C’est cependant l’état de la route de glace Tibbitt-Contwoyto qui a fait le plus jaser. Cette voie, qui relie Yellowknife aux mines de diamants de la région du Lac de Gras, a fermé presque un mois plus tôt que prévu cette année. Des dizaines de trains routiers remplis d’essence, de machinerie lourde et de pièces d’équipement n’ont pas pu se rendre à destination. Les charges ont dû être acheminées par hélicoptère, faisant ainsi exploser les coûts de production. Le gouvernement territorial envisage depuis ce temps la construction d’une route quatre saisons.

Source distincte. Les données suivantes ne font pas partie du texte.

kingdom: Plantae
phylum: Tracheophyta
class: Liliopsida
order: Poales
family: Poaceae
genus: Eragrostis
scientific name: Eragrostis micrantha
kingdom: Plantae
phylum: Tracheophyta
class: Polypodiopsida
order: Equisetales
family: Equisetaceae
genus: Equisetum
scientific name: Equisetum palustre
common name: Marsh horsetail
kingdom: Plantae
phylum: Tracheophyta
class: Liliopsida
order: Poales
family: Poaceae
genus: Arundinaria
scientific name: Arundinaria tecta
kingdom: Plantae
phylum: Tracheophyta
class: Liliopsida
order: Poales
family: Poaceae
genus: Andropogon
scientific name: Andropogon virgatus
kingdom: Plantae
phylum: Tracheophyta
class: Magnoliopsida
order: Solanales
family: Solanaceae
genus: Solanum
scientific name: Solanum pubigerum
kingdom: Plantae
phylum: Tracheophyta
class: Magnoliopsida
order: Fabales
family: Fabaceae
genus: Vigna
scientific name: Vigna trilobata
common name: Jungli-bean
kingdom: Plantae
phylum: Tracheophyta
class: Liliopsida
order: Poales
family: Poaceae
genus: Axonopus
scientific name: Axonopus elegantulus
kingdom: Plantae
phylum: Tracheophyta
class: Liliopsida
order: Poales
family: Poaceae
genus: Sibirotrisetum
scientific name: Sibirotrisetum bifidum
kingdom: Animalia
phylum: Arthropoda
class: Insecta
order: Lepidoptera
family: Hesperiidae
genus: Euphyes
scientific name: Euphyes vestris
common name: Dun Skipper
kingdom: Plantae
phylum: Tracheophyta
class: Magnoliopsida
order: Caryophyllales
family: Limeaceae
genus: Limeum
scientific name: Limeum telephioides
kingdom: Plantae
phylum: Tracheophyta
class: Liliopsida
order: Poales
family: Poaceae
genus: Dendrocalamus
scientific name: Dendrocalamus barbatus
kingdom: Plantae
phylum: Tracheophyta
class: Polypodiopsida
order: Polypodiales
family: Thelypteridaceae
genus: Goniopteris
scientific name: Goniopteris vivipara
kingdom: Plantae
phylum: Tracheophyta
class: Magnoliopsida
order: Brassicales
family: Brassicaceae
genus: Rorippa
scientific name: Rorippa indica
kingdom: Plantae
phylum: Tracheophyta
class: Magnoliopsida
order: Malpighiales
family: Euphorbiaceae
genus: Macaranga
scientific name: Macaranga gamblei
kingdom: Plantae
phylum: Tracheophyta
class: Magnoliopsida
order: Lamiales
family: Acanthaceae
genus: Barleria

Comme le notait à juste titre la ministre de l’Environnement, Rona Ambrose, lors de son passage controversé à Bonn : « Dans la région arctique du Canada, les changements constatés par la communauté inuite, notamment, le dégel du pergélisol, l’évolution des glaces marines et l’arrivée de nouvelles espèces migratoires, nous obligent à prendre des mesures d’adaptation ».

Cependant, les mesures préconisées par le gouvernement canadien ne semblent pas comprendre l’appui des groupes qui oeuvrent avec les communautés du Nord pour les aider à mieux vivre les changements climatiques. L’ONG Arctic Energy Alliance, qui offre aux communautés éloignées des Territoires du Nord-Ouest des moyens pour réduire leur dépendance aux énergies fossiles, a vu son budget fondre de plus de 40 % depuis l’arrivée au pouvoir des conservateurs.


L’auteur est journaliste pour L’Aquilon, hebdomadaire francophone publié dans les Territoires du Nord-Ouest.